Nach sieben Filmen ist sie eine der begehrtesten Schauspielerinnen der Welt, mit 22 Jahren schon fast ein Mythos: Isabelle Adjani. Die wandlungsfähige Französin spricht über ihre ungewöhnliche Karriere.

Bisher ging es schnell zu im Leben von Isabelle Adjani. Mit erst 22 Jahren hat sie eine Theaterkarriere hinter sich, steht sie mitten in einer internationalen Filmlaufbahn, und es könnte sein, daß sie dem Punkt sehr nahe ist, da sie etwas anderes wird als nur eine bekannte und begehrte Schauspielerin: eins jener entrückten Wesen, in die eine Epoche ihre Wünsche projizieren kann und die unter den „Stars“ nur sehr äußerlich eingeordnet sind.

Darauf hingearbeitet hat sie, trotz ihres hochentwickelten Ehrgeizes, nicht. „Viele Schauspieler behaupten, daß sie schon immer eine Berufung verspürt haben, ich nicht“, erzählt sie mir und versucht sichtlich, in ihrem Verhältnis zu ihrem Beruf ein Gleichgewicht zwischen Ernst und Spott zu erzielen. „Ich lebe nicht in der Zukunft. In meinen Tagträumen bin ich meist in der Vergangenheit. Daß ich etwas wollte, stelle ich immer erst nachträglich fest. Ich lebe nicht auf etwas zu. Ich gerate in etwas hinein und bemerke dann, daß es genau das Richtige für mich war.“

Das Lokal ist eine Pariser Hotelbar, voll mit Leuten aus der Konfektionsbranche.
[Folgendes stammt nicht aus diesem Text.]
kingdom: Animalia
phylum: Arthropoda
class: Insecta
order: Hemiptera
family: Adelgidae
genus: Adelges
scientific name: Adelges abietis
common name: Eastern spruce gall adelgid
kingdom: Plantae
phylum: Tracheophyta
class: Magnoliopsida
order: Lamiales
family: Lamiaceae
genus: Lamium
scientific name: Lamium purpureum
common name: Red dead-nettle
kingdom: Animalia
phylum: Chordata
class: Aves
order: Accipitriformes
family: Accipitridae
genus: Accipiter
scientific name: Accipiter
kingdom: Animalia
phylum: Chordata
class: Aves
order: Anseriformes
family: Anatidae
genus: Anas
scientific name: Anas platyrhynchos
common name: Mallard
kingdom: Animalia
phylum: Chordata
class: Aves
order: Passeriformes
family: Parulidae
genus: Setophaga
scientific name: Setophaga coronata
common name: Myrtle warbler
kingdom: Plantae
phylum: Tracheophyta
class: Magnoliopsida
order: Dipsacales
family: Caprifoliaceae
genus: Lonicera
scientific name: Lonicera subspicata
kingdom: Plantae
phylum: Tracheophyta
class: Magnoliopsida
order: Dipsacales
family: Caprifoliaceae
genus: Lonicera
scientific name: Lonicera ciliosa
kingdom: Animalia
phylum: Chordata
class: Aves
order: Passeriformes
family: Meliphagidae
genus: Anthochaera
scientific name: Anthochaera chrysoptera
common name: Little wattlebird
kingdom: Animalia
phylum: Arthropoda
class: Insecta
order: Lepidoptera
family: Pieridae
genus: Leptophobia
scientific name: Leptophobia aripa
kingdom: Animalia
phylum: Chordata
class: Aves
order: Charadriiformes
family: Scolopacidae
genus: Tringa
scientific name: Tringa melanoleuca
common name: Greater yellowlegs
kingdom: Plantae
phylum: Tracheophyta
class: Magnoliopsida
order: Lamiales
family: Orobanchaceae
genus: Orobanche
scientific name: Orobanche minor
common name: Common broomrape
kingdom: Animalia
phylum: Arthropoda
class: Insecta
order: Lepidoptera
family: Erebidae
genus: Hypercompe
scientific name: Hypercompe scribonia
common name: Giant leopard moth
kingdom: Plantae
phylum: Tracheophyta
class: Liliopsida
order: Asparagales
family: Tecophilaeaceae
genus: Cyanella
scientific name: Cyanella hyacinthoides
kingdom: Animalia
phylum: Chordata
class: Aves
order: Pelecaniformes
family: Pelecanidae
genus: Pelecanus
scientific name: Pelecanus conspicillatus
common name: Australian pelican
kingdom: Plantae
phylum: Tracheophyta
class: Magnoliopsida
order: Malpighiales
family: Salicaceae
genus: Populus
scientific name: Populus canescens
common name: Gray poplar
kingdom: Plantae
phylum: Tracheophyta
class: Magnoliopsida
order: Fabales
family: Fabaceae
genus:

Drei deutsche Journalisten sind gleichzeitig zum Interview bestellt worden und lösen sich jetzt eifersüchtig ab wie Schüler in einer Prüfung – um dem näherliegenden Vergleich aus dem Weg zu gehen.

Eine PR-Dame seufzt, daß Isabelle Adjani eben schrecklich schwierig sei; 1974 schon hat sie von den französischen Journalisten ja die Zitrone bekommen, den Preis für abweisendes Verhalten. Wie zudringlich, wie lüstern auf Privatklatsch müssen die gewesen sein? Abweisend nämlich gibt sie sich jetzt ganz und gar nicht. Im Gegenteil, sie spricht höchst bereitwillig, als müsse sie, wenn sie sich nun einmal dazu versteht, ihrer Publizität mit Interviews nachzuhelfen, auch etwas bieten.

Soviel fleißiges Entgegenkommen, denkt man, hat sie doch gar nicht mehr nötig. Aber ich muß ihr vorher versprechen, das Tonband wieder zu löschen: „Ich will nicht, daß meine Stimme irgendwo herumliegt.“ Bekannt ist auch ihre Phobie vor Standfotos: „Im Film ist alles in Bewegung. Auf Fotos ist man eingefroren. Als würde das Gesicht vergewaltigt.“ Anscheinend hat sie etwas gegen Fixierungen.

Ich gebe zu, ich war neugierig, und zwar in einer ganz speziellen Hinsicht. Ich hatte sie in ein paar Filmen gesehen. Zuerst in Truffauts Geschichte der Adèle H. : düster, äußerlich streng, verschlossen und nahezu unbewegt, aber im Innern aufgewühlt von einer selbstzerstörerischen Amour fou. In Polanskis Mieter (1976): ein fast sprachloses, etwas linkisches und schlampiges mütterlich-sinnliches Arbeitermädchen, eine der wenigen relativ menschlichen Figuren unter den Lemuren in Polanski Angstwelt. In Téchinés in Deutschland leider nie gezeigtem Barocco , einer hochstilisierten Ballade von politischer Erpressung und Gangstertum, angesiedelt in einem mythisierten, bläulich verhangenen Amsterdam: ein verschrecktes, gehetztes Mädchen, das doch so stark ist, sich den Mörder ihres Geliebten zu dessen Reinkarnation umzuformen.